The US’ dependence on lithium-ion batteries from Asia is continuing to surge despite calls by its president Joe Biden and the nation’s industry to end reliance on imported supply chains.
US imports of lithium-ion batteries, mainly from China, are rising as demand from electric vehicle, energy storage and consumer electronic manufacturers grows, according to a report by industry analysts S&P Global.
Lithium-ion battery imports reached 103,889 metric tons in the final three months of 2021 (a record quarter)— jumping 137% from a year earlier and 24% from the previous quarter, according to data from Panjiva, a business line within S&P Global Market Intelligence, a division of S&P Global.
Overall, US battery imports more than doubled last year to 320,360 metric tons, from 158,687 metric tons in 2020, and jumped 272% since 2019, states the report.

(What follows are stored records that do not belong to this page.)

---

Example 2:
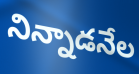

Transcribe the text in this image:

నిన్నాడనేల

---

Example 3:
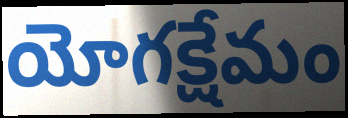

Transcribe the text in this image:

యోగక్షేమం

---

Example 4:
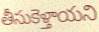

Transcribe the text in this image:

తీసుకెళ్తాయని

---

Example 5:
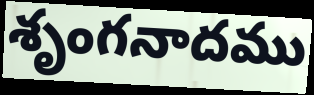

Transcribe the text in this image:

శృంగనాదము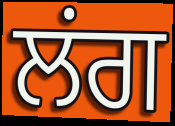
ਲਂਗ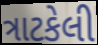
ત્રાટકેલીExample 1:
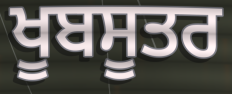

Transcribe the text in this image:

ਖੂਬਸੂਤਰ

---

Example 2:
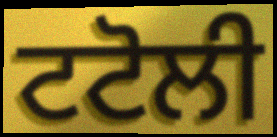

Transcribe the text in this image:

ਟਟੋਲੀ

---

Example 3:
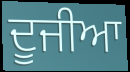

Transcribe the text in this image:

ਦੂਜੀਆ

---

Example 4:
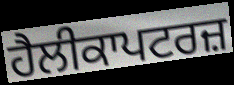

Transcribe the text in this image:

ਹੈਲੀਕਾਪਟਰਜ਼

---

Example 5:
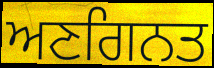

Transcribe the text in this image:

ਅਣਗਿਨਤ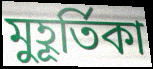
মুহূর্তিকা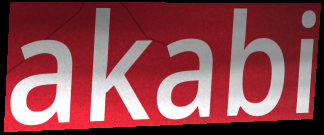
akabi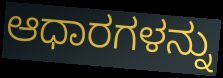
ಆಧಾರಗಳನ್ನುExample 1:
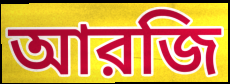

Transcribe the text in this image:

আরজি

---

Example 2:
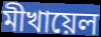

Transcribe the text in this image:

মীখায়েল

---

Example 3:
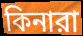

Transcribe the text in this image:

কিনারা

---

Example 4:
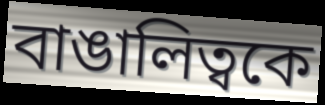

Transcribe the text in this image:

বাঙালিত্বকে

The sixth consecutive increased quarter for imports is causing panic with the US lithium-ion industry as automakers and energy storage suppliers step up efforts to create a domestic alternative for battery materials and factories for finished cells and packs.
President Joe Biden said during a 22 February briefing regarding strengthening US battery and critical mineral supply chains that: “When it comes to clean energy, China has spent years cornering the market on many of the materials that power the technologies that we rely on.

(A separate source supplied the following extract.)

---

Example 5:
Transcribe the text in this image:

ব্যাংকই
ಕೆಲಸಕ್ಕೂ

“That’s why I committed us to build a clean energy supply chain stamped ‘”Made in America.'”
China dominating battery import trade
China accounted for 80% of US lithium-ion battery imports during Q4 of 2021— up more than 30% from the same period in 2020.
The report noted China had nearly quadrupled its shipments to the US; meanwhile, South Korea accounted for nearly 9% of US lithium-ion battery imports in Q$ 2021, while Japan made up 3.1% in the same period.
China’s expanding share of imports reflects its domination of the global supply chain— including Chinese battery maker Contemporary Amperex Technology becoming the world’s largest producer of lithium-ion batteries for electric vehicles, according to SNE Research.
Although, the fight for the number one spot is heating up, with South Korean firm LG Chem vying to usurp its rival.
According to industry analysts VC Elements, LG is the second biggest battery maker with around 25% market share, compared to CATL, which has a 32% market share; Japan’s Panasonic is third (14%) and China’s BYD is in fourth (7%) in the table of leading battery makers.
Last year, China’s lithium-ion battery output reached 324GWh, up 106% year on year, according to the Ministry of Industry and Information Technology.
Specifically, consumer lithium-ion battery output reached 72GWh, up 18% year on year.
Output of those used for power battery and energy storage stood at 220GWh (a 165% increase) and 32GWh (146% increase) year-on-year increase respectively, according to the Ministry.
Last year, the industry’s total production value exceeded 600 billion yuan— about $94.72 billion.
US building a battery industry
Last month, Hong Kong-headquartered graphite anode firm Graphex Technologies announced it would build and operate a 10,000 tonnes per year of coated spherical graphite battery anode manufacturing facility in the US through a joint venture with Michigan, US firm Emerald Energy Solutions.
Last December, Japanese vehicle OEM Toyota confirmed it would invest $3.4 billion into lithium-ion battery production in the US— beginning with a $1.29 billion investment into a battery plant to build automotive batteries in Greensboro, North Carolina.
Also last December, Tesla and South Korean firm SK Innovations called for a waiver on tariffs of 25% for graphite imported into the US from China, which were first introduced by the Office of the United States Trade Representative (USTR) in September 2018.
Last October, Ford Motor Company and SK Innovation announced plans to invest $11.4 billion in the US electric vehicle and battery sector— including three dedicated battery plants with a combined 129GWh capacity in the US states of Kentucky and Tennessee.
In May, 2021, Systems Sunlight, a member of Greece consortium Olympia Group, launched a subsidiary to run a 2GWh assembly hub for lithium-ion and lead batteries within the US following a $10 million investment.
Lead batteries show the way
Reacting to a State of the Union address on 1 March, Battery Council International (BCI) said the US lead battery manufacturing and recycling industry was ready to meet the challenges.
Roger Miksad, executive vice president at BCI, said: “We agree – let’s make it in America. In fact, we already do.
“President Biden called for an end to relying on foreign supply chains, and we are proud of our existing domestic infrastructure that meets more than 90% of the domestic lead battery demand.
“The president also said that products should be ‘made in America from beginning to end,’ and that’s the description of sustainable lead batteries. Our closed loop manufacturing system means we collect more than 130 million used batteries each year and recycle them to make new batteries, resulting in a typical new battery that contains 80% recycled material.
“While others may be just beginning to reduce reliance on imports, we are ready to meet the president’s call today.
“And through continued investment in R&D and agreements with the U.S. National Laboratories system, we are actively pursuing next gen battery technology and energy storage to meet the needs of tomorrow.
“These battery innovations are being developed by U.S companies and will be built by U.S. workers in communities across the nation.”